▶ [Fragmento del documento]:

+++

El sindicato convoca a la sociedad a concentrarse a las 12.30 del en la plaza del Altozano, para sumarse a la concentración convocada en Caudete en repulsa "por este crimen execrable", y para trasladar su solidaridad y su afecto a la familia, las amistades y las compañeras de la asesinada, trabajadora del Consorcio de los Servicios Sociales de Albacete y del bar del Hogar del Jubilado del pueblo donde vivía.

"No ha muerto Ana Gilda a manos de su pareja o de su expareja; no ha sido su asesinato uno más de los crímenes machistas de los que son víctimas tantas mujeres -28 ya en nuestro país en los pocos meses que llevamos de 2017-. Ana Gilda ha muerto justamente por tratar de poner fin, con su sola determinación y sus solas fuerzas, a una situación de violencia machista en su entorno familiar", ha manifestado Gloria Lozoya, secretaria de Mujer de CCOO-Albacete mediante un comunicado.

Lozoya indica que "como han subrayado los medios de comunicación, no ha sido su asesinato un caso de violencia de género al uso", sino "el asesinato de una mujer justamente por luchar contra la violencia de género".

"Su muerte nos apena, nos indigna y nos obliga a todos a reflexionar. La sociedad es cada día más consciente de la lacra en que se han convertido los crímenes machistas y sabe que los asesinatos de mujeres hunden sus raíces en la desigualdad de género. Y sabe que no pueden las mujeres solas, en la soledad de su casa o de su entorno, luchar por sí solas contra esto", ha afirmado la secretaria de la Mujer en el sindicato.

Además, indica que "ni las mujeres solas, ni los hombres solos o con ellas; ni sumando sus fuerzas", remarca "que son los poderes públicos los que tienen que hacerlo, con el apoyo de todos; de las asociaciones de mujeres, los partidos políticos, los sindicatos, las organizaciones sociales implicadas; de la sociedad en su conjunto".

"El Pacto de Estado contra la violencia de género que ahora se está tratando de construir lleva siendo necesario demasiado tiempo. La lucha contra la violencia hacia las mujeres debe ser una prioridad en la agenda política del Gobierno, no puede relegarse más y debe contar con los medios económicos y humanos necesarios para prevenir, combatir y eliminar este gravísimo problema social. En esa lucha, Ana Gila estuvo sola y ha muerto por ello", ha zanjado la líder sindical.

+++

▶ [Material de estudio]:
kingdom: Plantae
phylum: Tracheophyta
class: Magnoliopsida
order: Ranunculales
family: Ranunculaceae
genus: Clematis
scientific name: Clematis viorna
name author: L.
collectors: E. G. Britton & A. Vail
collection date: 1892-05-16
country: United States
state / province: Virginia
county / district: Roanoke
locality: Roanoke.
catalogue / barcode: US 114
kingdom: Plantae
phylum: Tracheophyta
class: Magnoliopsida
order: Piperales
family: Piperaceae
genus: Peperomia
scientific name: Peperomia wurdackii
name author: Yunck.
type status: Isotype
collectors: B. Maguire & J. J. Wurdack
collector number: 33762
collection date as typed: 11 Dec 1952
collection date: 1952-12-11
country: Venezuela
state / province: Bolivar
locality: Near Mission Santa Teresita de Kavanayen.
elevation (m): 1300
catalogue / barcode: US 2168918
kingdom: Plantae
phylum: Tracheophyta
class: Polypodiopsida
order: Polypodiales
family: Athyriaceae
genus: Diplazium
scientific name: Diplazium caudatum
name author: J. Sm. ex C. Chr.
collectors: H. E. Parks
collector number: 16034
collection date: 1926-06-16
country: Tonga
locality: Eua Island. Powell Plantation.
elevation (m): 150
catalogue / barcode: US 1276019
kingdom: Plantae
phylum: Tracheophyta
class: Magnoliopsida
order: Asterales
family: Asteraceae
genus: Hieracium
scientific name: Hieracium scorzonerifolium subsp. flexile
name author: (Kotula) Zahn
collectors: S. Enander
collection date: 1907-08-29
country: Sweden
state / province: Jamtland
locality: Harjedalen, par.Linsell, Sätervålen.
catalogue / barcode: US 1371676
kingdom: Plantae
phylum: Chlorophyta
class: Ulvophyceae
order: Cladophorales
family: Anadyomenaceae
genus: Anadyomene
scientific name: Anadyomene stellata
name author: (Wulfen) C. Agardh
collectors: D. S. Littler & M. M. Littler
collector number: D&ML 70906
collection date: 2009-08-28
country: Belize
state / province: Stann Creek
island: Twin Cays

+++

▶ [Qué se pide]: Cita el fragmento del documento desde las palabras "El sindicato convoca" hasta las palabras "pueblo donde vivía.", ambas incluidas.

▶ [Respuesta]:
El sindicato convoca a la sociedad a concentrarse a las 12.30 del en la plaza del Altozano, para sumarse a la concentración convocada en Caudete en repulsa "por este crimen execrable", y para trasladar su solidaridad y su afecto a la familia, las amistades y las compañeras de la asesinada, trabajadora del Consorcio de los Servicios Sociales de Albacete y del bar del Hogar del Jubilado del pueblo donde vivía.